In my topology, I read trigger messages from a Kafka queue. On receiving the trigger message, I need to emit around 4096 messages to a bolt. In the bolt, after some processing it will publish to another Kafka queue (another topology will consume this later).
I'm trying to set TOPOLOGY_MAX_SPOUT_PENDING
parameter to throttle the number of messages going to bolt. But I see it is having no effect. Is it because I'm emitting all the tuples in one nextTuple()
method? If so, what should be the work around?

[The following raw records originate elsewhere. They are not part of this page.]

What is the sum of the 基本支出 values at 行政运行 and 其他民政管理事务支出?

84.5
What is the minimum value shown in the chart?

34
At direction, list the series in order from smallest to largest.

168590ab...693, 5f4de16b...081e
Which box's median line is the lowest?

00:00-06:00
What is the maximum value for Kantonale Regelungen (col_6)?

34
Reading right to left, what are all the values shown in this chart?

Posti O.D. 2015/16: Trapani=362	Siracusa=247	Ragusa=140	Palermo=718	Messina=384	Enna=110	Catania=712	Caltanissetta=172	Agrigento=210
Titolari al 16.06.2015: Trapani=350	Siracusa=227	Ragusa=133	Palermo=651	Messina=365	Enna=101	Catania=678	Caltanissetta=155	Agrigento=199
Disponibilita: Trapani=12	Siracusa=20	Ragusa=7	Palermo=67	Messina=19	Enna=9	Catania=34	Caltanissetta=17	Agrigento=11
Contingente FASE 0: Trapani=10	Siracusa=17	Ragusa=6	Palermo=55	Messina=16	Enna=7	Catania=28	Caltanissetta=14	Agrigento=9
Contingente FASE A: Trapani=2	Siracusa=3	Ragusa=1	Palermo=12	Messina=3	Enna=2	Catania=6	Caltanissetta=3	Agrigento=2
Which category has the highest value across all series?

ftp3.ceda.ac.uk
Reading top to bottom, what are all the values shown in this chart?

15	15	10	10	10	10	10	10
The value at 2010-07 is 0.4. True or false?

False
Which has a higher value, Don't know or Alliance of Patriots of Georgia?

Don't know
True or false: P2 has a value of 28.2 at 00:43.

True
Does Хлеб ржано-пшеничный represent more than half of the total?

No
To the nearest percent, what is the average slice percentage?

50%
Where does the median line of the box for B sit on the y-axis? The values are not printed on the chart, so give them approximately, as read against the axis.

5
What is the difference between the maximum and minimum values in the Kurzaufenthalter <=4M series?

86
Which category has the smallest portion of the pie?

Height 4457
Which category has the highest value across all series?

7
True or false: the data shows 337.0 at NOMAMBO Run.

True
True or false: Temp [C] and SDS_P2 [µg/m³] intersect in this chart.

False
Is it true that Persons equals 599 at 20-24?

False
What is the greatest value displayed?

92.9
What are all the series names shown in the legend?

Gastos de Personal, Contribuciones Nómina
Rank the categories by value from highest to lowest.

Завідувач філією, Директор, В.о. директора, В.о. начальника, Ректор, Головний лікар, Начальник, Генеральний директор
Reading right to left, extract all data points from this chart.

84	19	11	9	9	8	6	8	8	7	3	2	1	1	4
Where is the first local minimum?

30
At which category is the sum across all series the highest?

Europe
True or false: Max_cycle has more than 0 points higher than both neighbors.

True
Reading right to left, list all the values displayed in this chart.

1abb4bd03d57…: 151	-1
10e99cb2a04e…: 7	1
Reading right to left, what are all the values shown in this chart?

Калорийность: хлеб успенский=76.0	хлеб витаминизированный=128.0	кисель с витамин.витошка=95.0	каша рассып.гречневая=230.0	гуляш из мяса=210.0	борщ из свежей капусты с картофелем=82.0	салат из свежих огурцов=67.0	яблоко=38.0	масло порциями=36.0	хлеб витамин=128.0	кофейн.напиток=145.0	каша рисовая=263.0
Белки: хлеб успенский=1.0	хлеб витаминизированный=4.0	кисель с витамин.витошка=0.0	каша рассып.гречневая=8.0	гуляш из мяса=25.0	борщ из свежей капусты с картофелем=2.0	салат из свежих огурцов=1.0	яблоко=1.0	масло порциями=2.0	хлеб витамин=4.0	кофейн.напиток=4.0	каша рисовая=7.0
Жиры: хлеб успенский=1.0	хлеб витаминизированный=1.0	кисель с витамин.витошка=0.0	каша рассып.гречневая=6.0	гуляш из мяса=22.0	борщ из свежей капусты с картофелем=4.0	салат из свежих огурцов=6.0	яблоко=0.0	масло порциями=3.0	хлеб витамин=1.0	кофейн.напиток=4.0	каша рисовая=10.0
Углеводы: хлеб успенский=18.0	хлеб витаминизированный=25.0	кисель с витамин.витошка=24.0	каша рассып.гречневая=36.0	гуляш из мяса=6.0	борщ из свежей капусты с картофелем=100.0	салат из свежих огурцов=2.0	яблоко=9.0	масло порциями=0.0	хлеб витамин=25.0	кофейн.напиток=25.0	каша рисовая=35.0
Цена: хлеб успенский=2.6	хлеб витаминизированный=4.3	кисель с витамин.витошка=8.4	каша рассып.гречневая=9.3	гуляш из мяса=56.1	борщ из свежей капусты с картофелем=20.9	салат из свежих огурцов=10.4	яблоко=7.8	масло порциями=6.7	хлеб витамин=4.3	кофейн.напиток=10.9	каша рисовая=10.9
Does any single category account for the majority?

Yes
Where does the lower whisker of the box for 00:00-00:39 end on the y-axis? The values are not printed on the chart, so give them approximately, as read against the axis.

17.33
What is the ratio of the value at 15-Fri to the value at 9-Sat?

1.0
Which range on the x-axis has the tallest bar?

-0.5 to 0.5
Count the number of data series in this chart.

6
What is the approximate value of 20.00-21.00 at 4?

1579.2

If you are reading from kafka, you should use the KafkaSpout
that comes packed with storm. Don't try to implement your own spout, trust me, I use the KafkaSpout in production and it works very smoothly. Each Kafka message generates exactly one tuple.
And as you can see on this nice page from the manual, you can set the topology.max.spout.pending
like this:
Config conf = new Config();
conf.setMaxSpoutPending(5000);
StormSubmitter.submitTopology("mytopology", conf, topology);
The topology.max.spout.pending
is set per spout, if you have four spouts you will have a maximum of non-complete tuples inside your topology equal to the number of spouts * topology.max.spout.pending.
Another tip, is that you should use the storm UI to see if the topology.max.spout.pending
was set properly.
Remember the topology.max.spout.pending
is only the number of tuples not unprocessed inside the topology, the topology will never stop consume messages from kafka, at least on a production system... If you want to consume batches of 4096 you need to implement caching logic on your bolts, or use something else than storm (something micro batch oriented).
To make TOPOLOGY_MAX_SPOUT_PENDING you need to enable fault-tolerance mechanism (ie, assigning message IDs in Spouts and anchor and ack in Bolts). Furthermore, if you emit more than one tuple per call to Spout.nextTuple()
TOPOLOGY_MAX_SPOUT_PENDING will not work as expected.
It is actually bad practice for some more reasons so emit more than a single tuple per Spout.nextTuple()
call (see Why should I not loop or block in Spout.nextTuple() for more details).